AOL Hopes New Leadership Will Spur A Turnaround
AOL’s hiring of former Google executive Tim Armstrong is the company’s latest effort to salvage it’s future after suffering a decade of dwindling profits, The Associated Press reported.
While AOL’s operations still make money, the company’s legacy business, its dial-up Internet service, continues to suffer and its newer online advertising service has been slow to catch on.
Time Warner, which AOL bought in 2001 for $147 billion, is looking into formally separating itself from AOL by spinning its Internet division off into a standalone business.
Armstrong was a senior vice president in charge of Google’s North and South American advertising operations and AOL believes he will provide the change the company needs with his open management style.
Armstrong’s arrival has thrilled employees who were unhappy under his predecessors, who were widely considered out of touch and out of place.
AOL had 26.7 million dial-up subscribers at its peak in 2002. Even as recently as 2006, dial-up was a $5.78 billion business for AOL.
But as more and more consumers move toward faster high-speed options, AOL’s Internet access revenue was down to $1.93 billion, and now AOL counts just 6.3 million dial-up subscribers.
AOL began shifting from its origins as a “walled garden” with subscriber-only content in 2004 to an online destination where most of its news, music videos and other features were free, and supported by ads.
In order to keep customers from moving over to competitors like Google and Yahoo, AOL beefed up the freebies in 2006 by giving away AOL.com e-mail accounts and software that consumers once had to buy.

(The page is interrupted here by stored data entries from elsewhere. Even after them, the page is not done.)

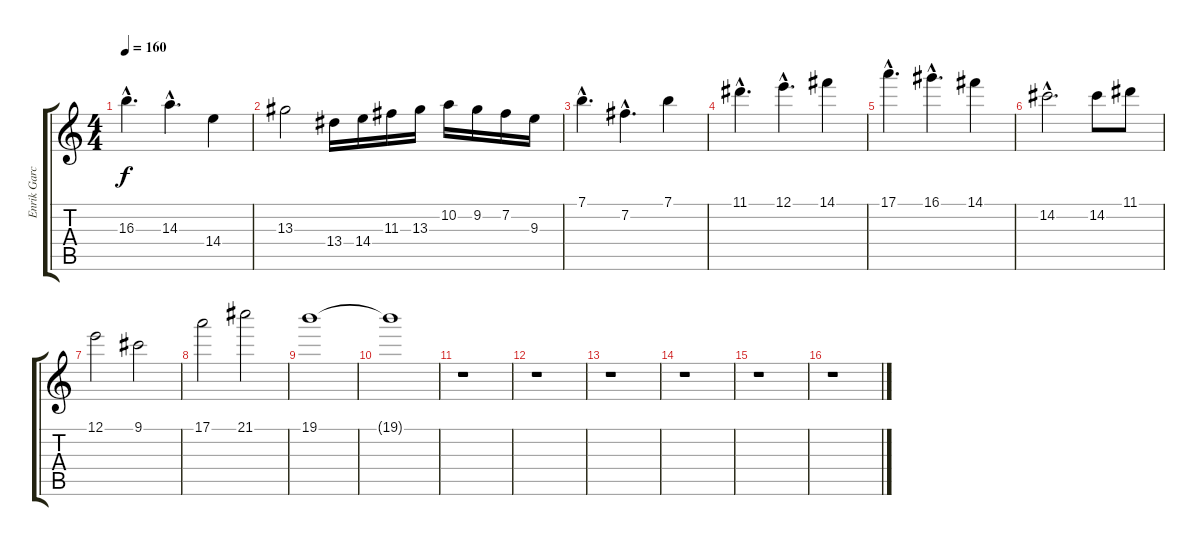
\track ("Enrik Garcia" "Enrik Garc") {instrument electricguitarmuted}
\staff {score tabs}
\tuning (E4 B3 G3 D3 A2 E2) {hide}
\ts (4 4)
\tempo 160
\clef g2
\ks c
16.3{hac}.4{d dy f} 14.3{hac}.4{d} 14.4.4 |
13.3.2 13.4.16 14.4.16 11.3.16 13.3.16 10.2.16 9.2.16 7.2.16 9.3.16 |
7.1{hac}.4{d} 7.2{hac}.4{d} 7.1.4 |
11.1{hac}.4{d} 12.1{hac}.4{d} 14.1.4 |
17.1{hac}.4{d} 16.1{hac}.4{d} 14.1.4 |
14.2{hac}.2{d} 14.2.8 11.1.8 |
12.1.2 9.1.2 |
17.1.2 21.1.2 |
19.1.1 |
19.1{t}.1 |
r.1 |
r.1 |
r.1 |
r.1 |
r.1 |
r.1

AOL also began to realign itself around three core businesses meant to bring in revenue from online advertising: Platform-A, which sells ads for AOL sites like celebrity gossip blog TMZ and for third-party sites; MediaGlow, which includes numerous Web sites and blogs such as Moviefone and Engadget; and People Networks, which houses the AIM instant messaging service and other social media properties.
However, the transition has been slow and not without obstacles. After several strong quarters early in the shift to free content, AOL’s online advertising growth slowed and then reversed.
After advertising revenue rose from $1.89 billion to $2.23 billion in from 2006-07, it dropped to $2.10 billion in 2008. Ad revenue also fell 20 percent in the first quarter of this year.
Platform- A, which was formed in 2007 and includes several online ad companies AOL has acquired over the years, has suffered from lots of turnover in its short life span.
Along with new leadership and a new company attitude, Armstrong’s challenge will be to figure out a better way to make money off the busy traffic AOL’s Web sites gather.
comScore Media Metrix showed that AOL’s various online properties averaged 106 million unique U.S. visitors each month during the first quarter””ranking the company fourth behind Google, Yahoo and Microsoft Corp.
John Buckley, who left as AOL’s head of media relations shortly after the former CEO departed, said the fact that AOL has a large audience and makes money means wise leadership should be able to extract value from it.
But among Google and all of the top four, AOL was the only company to see a year-over-year drop in traffic in the first three months of the year, averaging 110 million visitors in the first quarter of 2008.
AOL’s operating income suffered a 47 percent fall from the year-ago quarter, totaling $150 million.
Kevin Lee, CEO of search marketing firm Didit, believes Armstrong has some serious work ahead of him.
Armstrong has been spending his first months visiting AOL’s 7,000 employees around the world, scrutinizing AOL’s products and garnering feedback that will be used to form a strategic plan to get the company back on a money-making track.
Armstrong told employees AOL needed a mission that is reflected in its products.
“We have a huge advantage in this effort because we touch so many consumers each day, and they will take notice of our renewed focus and energy,” he wrote.
In early May, AOL launched an internal survey hoping to get comments on what the company’s goals should be, and over 1,000 people responded to the survey in its first week.